— Это вопрос старой психологии. Временное правительство сместило прежних губернаторов, а назначать новых не будет. На местах выберут. Такие вопросы должны решаться на местах, самим народом, а не из Центра. Мы все бесконечно счастливы, что нам удалось дожить до великого момента, когда развязанный гений народа начнёт сам творить новую жизнь и новое право.
Это было благородно.
Правительство в лице многих министров неоднократно заявляло, что оно не хочет стоять у власти вопреки воле народа. И что, если народ проявит хоть тень неверия в его силы и нежелание видеть это правительство у власти, оно уйдёт.
Это было ещё более благородно. И заставляло относиться к новой власти с нежнейшей бережностью, так как малейшее бестактное, грубое движение может заставить её уйти.
Все ещё и ещё раз удивлялись способности мгновенного перерождения русского народа, так как вчера ещё подавленные гнётом рабства и озлобленные люди сегодня проявляли величайшую деликатность.
Все отмечали исключительность русской революции. Такой гуманной, такой единодушной революции, когда народ, от рабочих до великих князей, слился в одном чувстве, не было во всей истории мира. И ещё раз указывали на то, что это вполне естественно, так как давно признана истина, что Россия — страна особенная, не похожая ни на какую другую. В самом деле, народ, в течение столетий подавленный и придавленный полицейским режимом, в один день свергает гнёт и навсегда освобождается от полицейщины с её запретами, слежками, арестами. Одним гигантским прыжком он переносится из царства азиатского рабства в царство свободы, невиданной в европейской демократии и цивилизации, уничтожает всякое насилие над личностью, заменяет бюрократическое бездушие человечным отношением, не оскорбляющим граждан недоверием и подозрительностью.
Только такая власть может пойти на это, потому что такую власть ни у кого не поднимется рука обмануть.
Если в Петрограде рождение свободы сопровождалось сравнительно небольшими жертвами, то в Москве почти совсем не было никаких жертв. Все сравнивали революцию с Пасхой, называли её первой весной русского народа.
В кружке Лизы Стрешневой все предшествующие дни было напряжённое ожидание чего-то необыкновенного, что должно совершиться. Её квартира походила на какой-то штаб, куда постоянно приходили люди и сообщали, какие кто мог, новости. Лиза мобилизовала для этого всех.

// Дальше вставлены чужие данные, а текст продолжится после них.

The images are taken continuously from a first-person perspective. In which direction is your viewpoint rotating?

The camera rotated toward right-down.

Она одной из первых узнала, что в Москве забастовка, и узнала раньше, чем это появилось в газетах. Она также одной из первых получила рукописный листок сенсационных известий о событиях в Петрограде.
Но она и тут была на высоте и не бросалась объявлять всем приходившим о новостях. Она даже была внешне спокойна, и у неё хватило терпения устроить очередное заседание, и на нём уже в полном порядке и последовательности члены кружка осведомлялись о событиях, причём на столе стояли красные розы.
Она чувствовала себя полководцем, когда к ней прибегали и приносили новости. Вся её фигура приняла необычайно спокойный и какой-то вдохновенный вид: так на поле сражения подъезжают к командующему армией ординарцы с известиями о победе, и чем их вид возбуждённее и взволнованнее от радостных перспектив, тем вид командующего невозмутимее — он знает, что всякие выражения чувств здесь излишни.
На первом же заседании после свершившейся революции (это как раз было 101-е заседание кружка) рассмотрели существо русской революции, её характер, и наметили пути, по которым она должна пойти.
Вопрос о путях поставил кто-то из крайних членов, заявивший:
— Мы присутствуем при прорыве вековой плотины, нужно позаботиться, чтобы русло, по которому потечёт вода, то есть по которому будет развиваться революция, соответствовало бы вековым идеалам русской интеллигенции, чтобы в России родился государственный строй, в основу которого были бы положены эти идеалы.
На это почти все единогласно заметили, что относительно строя, который должен быть основан на идеалах, не протестуют, но протестуют против того, что революция должна ещё как-то развиваться.
— Революция уже совершилась, — сказал профессор Андрей Аполлонович, — как совершается взрыв накопившихся газов, революция — это момент перехода из одного состояния в другое, а никак не длящийся процесс, который к тому же ещё как-то нужно продолжать и направлять.
Баронесса Нина, рассеянно слушавшая всё, что говорилось, почему-то вздрогнула, когда профессор заговорил о газах, и, наклонившись к Лизе, что-то спросила у неё. И вообразилось, что профессор собирается устраивать какие-то взрывы. Впоследствии она говорила, что в то время, как все радовались, она уже тогда испытывала только один ужас, так как никогда не забывала предсказаний Валентина об урагане, который разорвёт старые пределы, сотрёт с лица земли вековой налаженный обиход.